Bringing women to the forefront to increase the numbers is not enough — the add and stir approach is now too old.
Akanksha Khullar
Visiting fellow, Observer Research Foundation
“In simple terms, this means that the employment status of women does not depend on their educational qualifications. This leads to the alarming result emerging from a mathematical model that gender discrimination is almost total in the country,” said Oxfam India.
“It is thus patriarchy that makes a large segment of women, who have the same or even higher qualifications as compared to men, stay outside employment, and this has shown no improvement over time,” the report noted.
Oxfam India called on the government to actively enforce effective measures for the protection and right to equal wages and work for all women.
The most pressing problem for India is the “patriarchal structures and discriminatory institutions that have persisted and only exaggerated during the pandemic,” said Khullar.

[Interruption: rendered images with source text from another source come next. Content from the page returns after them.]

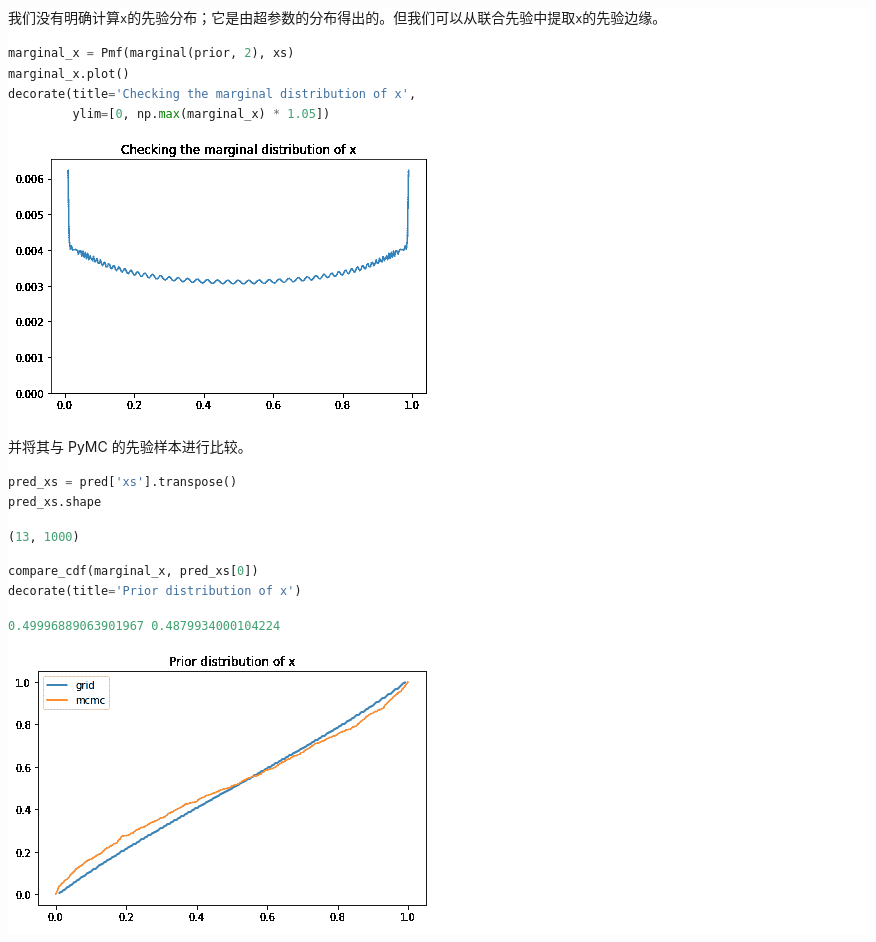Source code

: 我们没有明确计算`x`的先验分布；它是由超参数的分布得出的。但我们可以从联合先验中提取`x`的先验边缘。

```py
marginal_x = Pmf(marginal(prior, 2), xs)
marginal_x.plot()
decorate(title='Checking the marginal distribution of x',
         ylim=[0, np.max(marginal_x) * 1.05]) 
```

![_images/bdf43d9b32661a9cbb2dba60731aee477114f535ff9dde513a8f60a814568cd9.png](img/8b344dcdb4ee3fc57ed2b4d87590458a.png)

并将其与 PyMC 的先验样本进行比较。

```py
pred_xs = pred['xs'].transpose()
pred_xs.shape 
```

```py
(13, 1000) 
```

```py
compare_cdf(marginal_x, pred_xs[0])
decorate(title='Prior distribution of x') 
```

```py
0.49996889063901967 0.4879934000104224 
```

![_images/4a08494ee22a1cd5637087377ca5d42275a09b72ebe2a0bcab09d4743c7880bf.png](img/3cca26cd857d171029edd0e7c4a4e10b.png)
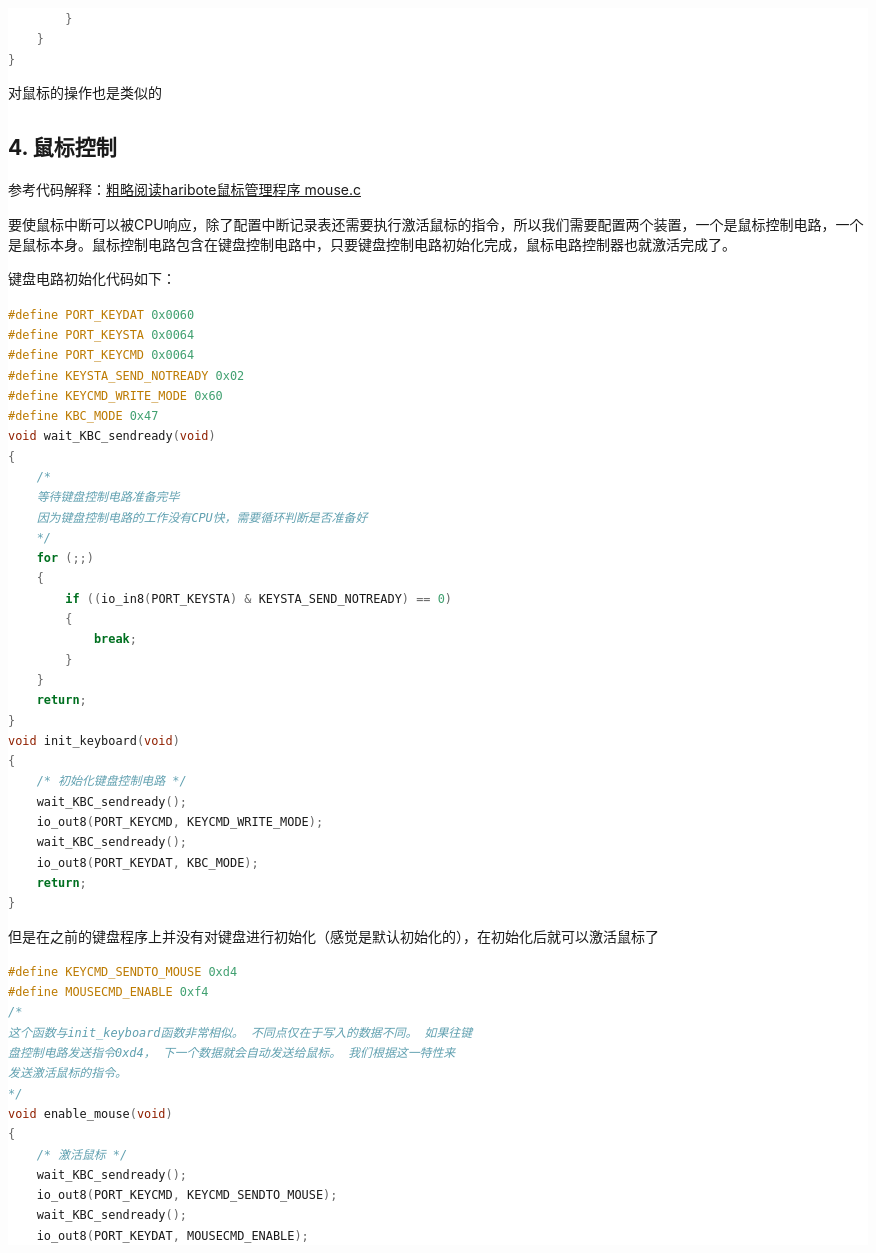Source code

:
 ```c
		}
	}
}
```

对鼠标的操作也是类似的

## 4. 鼠标控制

参考代码解释：[粗略阅读haribote鼠标管理程序 mouse.c](https://www.twblogs.net/a/5d737f19bd9eee5327ff7f64/zh-cn)

要使鼠标中断可以被CPU响应，除了配置中断记录表还需要执行激活鼠标的指令，所以我们需要配置两个装置，一个是鼠标控制电路，一个是鼠标本身。鼠标控制电路包含在键盘控制电路中，只要键盘控制电路初始化完成，鼠标电路控制器也就激活完成了。

键盘电路初始化代码如下：

```c
#define PORT_KEYDAT 0x0060
#define PORT_KEYSTA 0x0064
#define PORT_KEYCMD 0x0064
#define KEYSTA_SEND_NOTREADY 0x02
#define KEYCMD_WRITE_MODE 0x60
#define KBC_MODE 0x47
void wait_KBC_sendready(void)
{
    /* 
    等待键盘控制电路准备完毕
    因为键盘控制电路的工作没有CPU快，需要循环判断是否准备好
    */
    for (;;)
    {
        if ((io_in8(PORT_KEYSTA) & KEYSTA_SEND_NOTREADY) == 0)
        {
            break;
        }
    }
    return;
}
void init_keyboard(void)
{
    /* 初始化键盘控制电路 */
    wait_KBC_sendready();
    io_out8(PORT_KEYCMD, KEYCMD_WRITE_MODE);
    wait_KBC_sendready();
    io_out8(PORT_KEYDAT, KBC_MODE);
    return;
}
```

但是在之前的键盘程序上并没有对键盘进行初始化（感觉是默认初始化的），在初始化后就可以激活鼠标了

```c
#define KEYCMD_SENDTO_MOUSE 0xd4
#define MOUSECMD_ENABLE 0xf4
/*
这个函数与init_keyboard函数非常相似。 不同点仅在于写入的数据不同。 如果往键
盘控制电路发送指令0xd4， 下一个数据就会自动发送给鼠标。 我们根据这一特性来
发送激活鼠标的指令。
*/
void enable_mouse(void)
{
    /* 激活鼠标 */
    wait_KBC_sendready();
    io_out8(PORT_KEYCMD, KEYCMD_SENDTO_MOUSE);
    wait_KBC_sendready();
    io_out8(PORT_KEYDAT, MOUSECMD_ENABLE);
```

The “supremacist masculine culture” needs to change to achieve any progress in gender parity, she added.
“Bringing women to the forefront to increase the numbers is not enough — the add-and-stir approach is now too old,” she said. “These women whether in urban or rural India instead, need to be provided with the adequate tools, which will help in their advancement.”
Touring with Clinton as she visited the salt pans, Reema Nanavaty, director general from India’s largest women trade union SEWA, shared a similar sentiment. Women just want to work in an environment where they are treated with respect and dignity, she said.
“The poor do not want charity,. That’s the biggest lesson we have learnt in our last five decades. All they need is an enabling environment.”